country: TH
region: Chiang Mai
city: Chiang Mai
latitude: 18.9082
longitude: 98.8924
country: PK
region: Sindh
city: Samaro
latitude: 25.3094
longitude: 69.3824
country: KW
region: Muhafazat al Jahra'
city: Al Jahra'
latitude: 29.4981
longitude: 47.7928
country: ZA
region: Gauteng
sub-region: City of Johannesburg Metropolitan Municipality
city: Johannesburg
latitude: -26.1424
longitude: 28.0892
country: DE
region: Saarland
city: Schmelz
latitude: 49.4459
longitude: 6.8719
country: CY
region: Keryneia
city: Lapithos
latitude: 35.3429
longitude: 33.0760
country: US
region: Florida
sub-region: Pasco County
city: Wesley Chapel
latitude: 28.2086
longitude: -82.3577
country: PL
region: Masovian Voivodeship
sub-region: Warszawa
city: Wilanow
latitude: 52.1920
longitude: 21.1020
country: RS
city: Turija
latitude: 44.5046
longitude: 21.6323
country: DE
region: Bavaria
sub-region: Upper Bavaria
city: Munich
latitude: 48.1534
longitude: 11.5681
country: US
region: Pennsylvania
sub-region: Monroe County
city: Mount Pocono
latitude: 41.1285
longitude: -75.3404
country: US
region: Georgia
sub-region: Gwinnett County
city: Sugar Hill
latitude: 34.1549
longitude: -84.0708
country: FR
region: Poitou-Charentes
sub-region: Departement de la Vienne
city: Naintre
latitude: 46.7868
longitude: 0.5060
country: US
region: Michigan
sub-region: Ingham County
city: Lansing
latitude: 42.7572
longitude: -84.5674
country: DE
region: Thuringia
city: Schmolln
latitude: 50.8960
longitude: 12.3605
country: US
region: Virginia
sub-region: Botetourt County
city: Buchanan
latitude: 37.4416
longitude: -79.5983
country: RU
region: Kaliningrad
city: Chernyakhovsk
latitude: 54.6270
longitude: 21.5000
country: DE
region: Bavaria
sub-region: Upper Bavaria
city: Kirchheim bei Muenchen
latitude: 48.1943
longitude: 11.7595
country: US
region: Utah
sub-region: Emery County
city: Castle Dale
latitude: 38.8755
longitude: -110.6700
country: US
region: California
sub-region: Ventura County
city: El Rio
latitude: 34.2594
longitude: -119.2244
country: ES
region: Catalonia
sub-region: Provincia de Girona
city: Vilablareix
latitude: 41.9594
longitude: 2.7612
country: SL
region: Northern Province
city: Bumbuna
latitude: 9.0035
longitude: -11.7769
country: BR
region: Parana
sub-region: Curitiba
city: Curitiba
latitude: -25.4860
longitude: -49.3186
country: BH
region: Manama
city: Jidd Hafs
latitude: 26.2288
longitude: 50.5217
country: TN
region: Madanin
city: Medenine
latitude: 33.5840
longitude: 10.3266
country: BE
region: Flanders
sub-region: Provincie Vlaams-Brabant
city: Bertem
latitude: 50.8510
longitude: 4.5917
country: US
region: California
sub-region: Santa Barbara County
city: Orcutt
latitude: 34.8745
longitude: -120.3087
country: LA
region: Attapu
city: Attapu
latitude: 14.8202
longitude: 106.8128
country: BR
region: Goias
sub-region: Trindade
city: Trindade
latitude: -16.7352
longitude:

AIM OF THE TASK -
Print every line of the listing above, changing nothing.

WRITTEN ANSWER -
country: TH
region: Chiang Mai
city: Chiang Mai
latitude: 18.9082
longitude: 98.8924
country: PK
region: Sindh
city: Samaro
latitude: 25.3094
longitude: 69.3824
country: KW
region: Muhafazat al Jahra'
city: Al Jahra'
latitude: 29.4981
longitude: 47.7928
country: ZA
region: Gauteng
sub-region: City of Johannesburg Metropolitan Municipality
city: Johannesburg
latitude: -26.1424
longitude: 28.0892
country: DE
region: Saarland
city: Schmelz
latitude: 49.4459
longitude: 6.8719
country: CY
region: Keryneia
city: Lapithos
latitude: 35.3429
longitude: 33.0760
country: US
region: Florida
sub-region: Pasco County
city: Wesley Chapel
latitude: 28.2086
longitude: -82.3577
country: PL
region: Masovian Voivodeship
sub-region: Warszawa
city: Wilanow
latitude: 52.1920
longitude: 21.1020
country: RS
city: Turija
latitude: 44.5046
longitude: 21.6323
country: DE
region: Bavaria
sub-region: Upper Bavaria
city: Munich
latitude: 48.1534
longitude: 11.5681
country: US
region: Pennsylvania
sub-region: Monroe County
city: Mount Pocono
latitude: 41.1285
longitude: -75.3404
country: US
region: Georgia
sub-region: Gwinnett County
city: Sugar Hill
latitude: 34.1549
longitude: -84.0708
country: FR
region: Poitou-Charentes
sub-region: Departement de la Vienne
city: Naintre
latitude: 46.7868
longitude: 0.5060
country: US
region: Michigan
sub-region: Ingham County
city: Lansing
latitude: 42.7572
longitude: -84.5674
country: DE
region: Thuringia
city: Schmolln
latitude: 50.8960
longitude: 12.3605
country: US
region: Virginia
sub-region: Botetourt County
city: Buchanan
latitude: 37.4416
longitude: -79.5983
country: RU
region: Kaliningrad
city: Chernyakhovsk
latitude: 54.6270
longitude: 21.5000
country: DE
region: Bavaria
sub-region: Upper Bavaria
city: Kirchheim bei Muenchen
latitude: 48.1943
longitude: 11.7595
country: US
region: Utah
sub-region: Emery County
city: Castle Dale
latitude: 38.8755
longitude: -110.6700
country: US
region: California
sub-region: Ventura County
city: El Rio
latitude: 34.2594
longitude: -119.2244
country: ES
region: Catalonia
sub-region: Provincia de Girona
city: Vilablareix
latitude: 41.9594
longitude: 2.7612
country: SL
region: Northern Province
city: Bumbuna
latitude: 9.0035
longitude: -11.7769
country: BR
region: Parana
sub-region: Curitiba
city: Curitiba
latitude: -25.4860
longitude: -49.3186
country: BH
region: Manama
city: Jidd Hafs
latitude: 26.2288
longitude: 50.5217
country: TN
region: Madanin
city: Medenine
latitude: 33.5840
longitude: 10.3266
country: BE
region: Flanders
sub-region: Provincie Vlaams-Brabant
city: Bertem
latitude: 50.8510
longitude: 4.5917
country: US
region: California
sub-region: Santa Barbara County
city: Orcutt
latitude: 34.8745
longitude: -120.3087
country: LA
region: Attapu
city: Attapu
latitude: 14.8202
longitude: 106.8128
country: BR
region: Goias
sub-region: Trindade
city: Trindade
latitude: -16.7352
longitude:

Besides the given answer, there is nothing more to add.